Task statement >> Some lines in the material below hold the word "image". Copy all of them.

Provided material >>
_ _ _ _ _ _ _

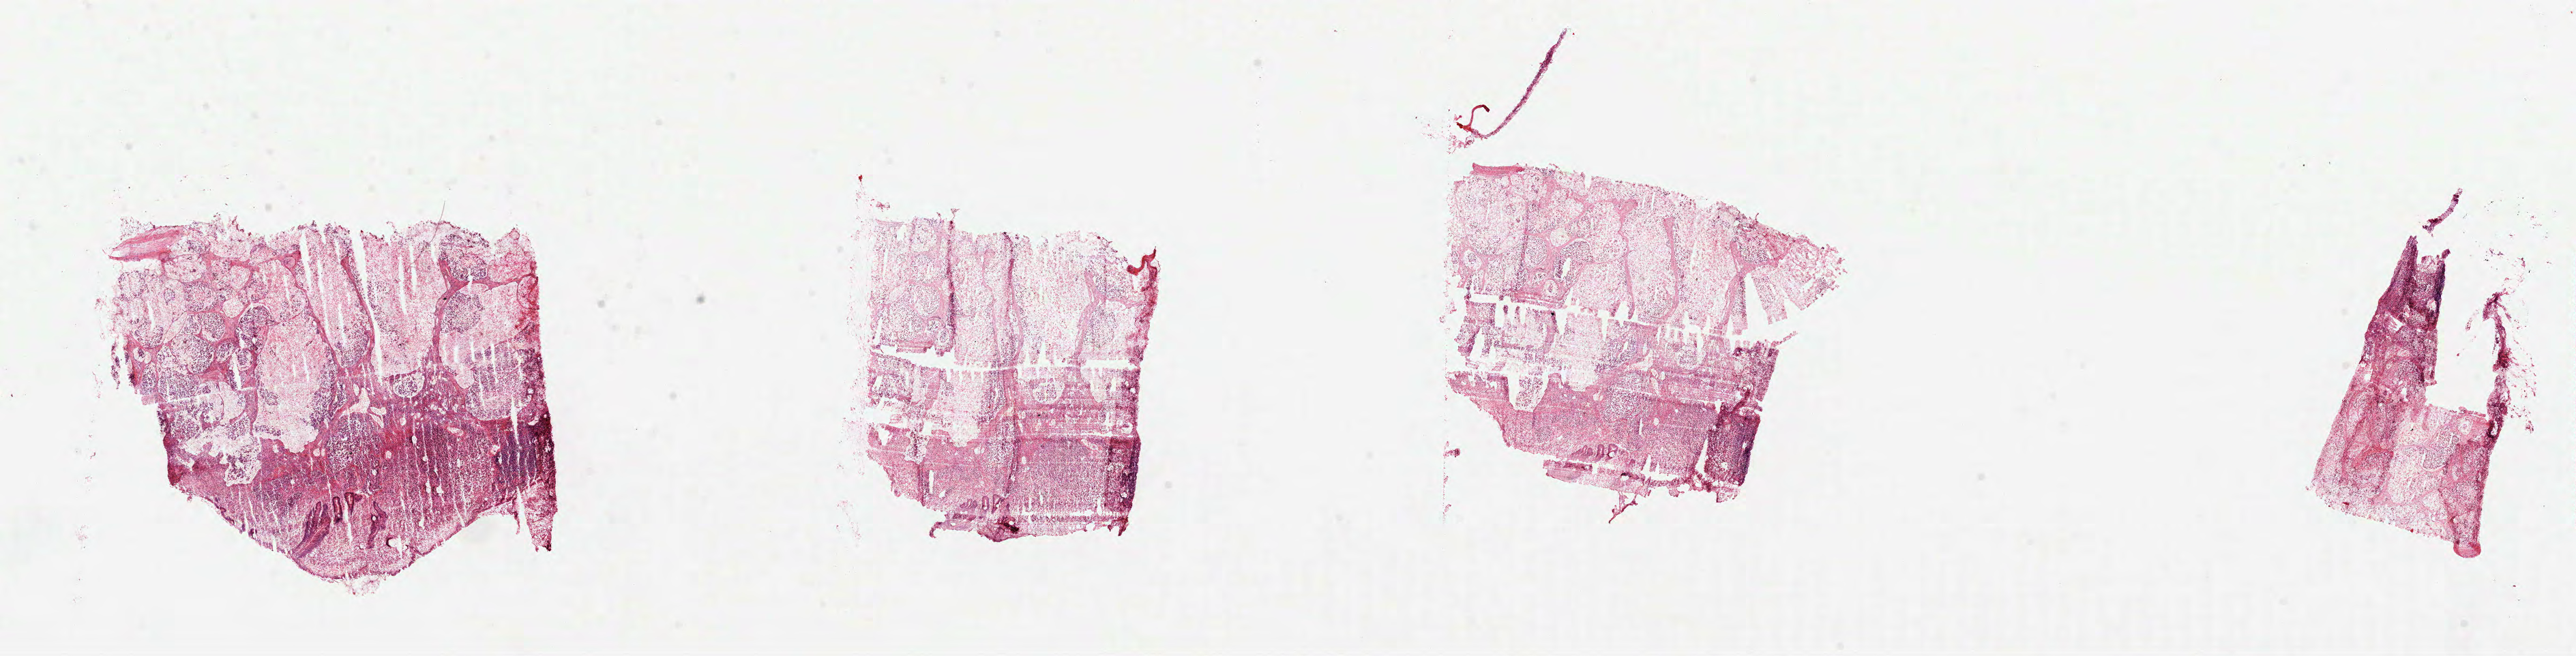
H&E-stained whole-slide image, whole scanned area (about 30.5 x 7.8 mm, acquisition: 40x scan) shown as a low-resolution overview; formalin-fixed paraffin-embedded (FFPE) diagnostic section; primary tumour sample from the rectum. Patient: female, age at initial diagnosis 37 years.
Lymph nodes positive (case pathology): 30 of 30 examined. Diagnosis: Mucinous adenocarcinoma (rectosigmoid junction).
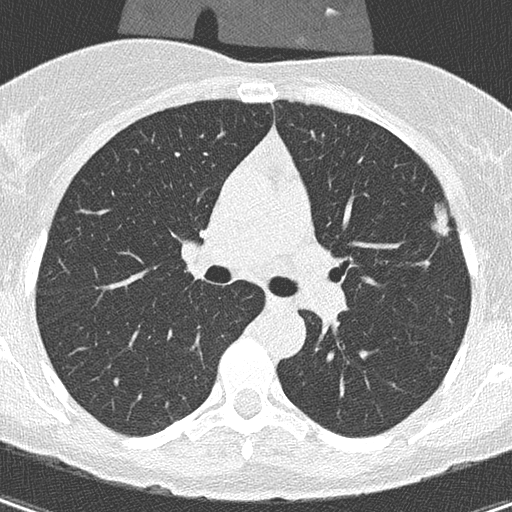
Chest CT (low-dose screening protocol), one axial image, baseline annual screen, lung window (W 1500 / L -600 HU), 120 kVp. Female, age 56 years at enrolment. Former smoker at enrolment.
Lesion marked by an expert reader, bounding box <421,193,467,248> (left, top, right, bottom; pixels). Screening reader's record for this exam (one nodule recorded; not confirmed to be the boxed lesion): non-calcified nodule or mass ≥4 mm, left upper lobe, 110 × 106 mm, spiculated (stellate) margins, soft tissue attenuation. Official screen result: positive, change unspecified: nodule(s) >= 4 mm or enlarging nodule(s), mass(es), or other non-specific abnormalities suspicious for lung cancer. Participant outcome: lung cancer diagnosed 417 days after this screen (after the second annual screen) — adenocarcinoma, NOS, left upper lobe, moderately differentiated (G2), stage IA (AJCC 6th edition), 11 mm at pathology.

_ _ _ _ _ _ _

Answer space >>
H&E-stained whole-slide image, whole scanned area (about 30.5 x 7.8 mm, acquisition: 40x scan) shown as a low-resolution overview; formalin-fixed paraffin-embedded (FFPE) diagnostic section; primary tumour sample from the rectum. Patient: female, age at initial diagnosis 37 years.
Chest CT (low-dose screening protocol), one axial image, baseline annual screen, lung window (W 1500 / L -600 HU), 120 kVp. Female, age 56 years at enrolment. Former smoker at enrolment.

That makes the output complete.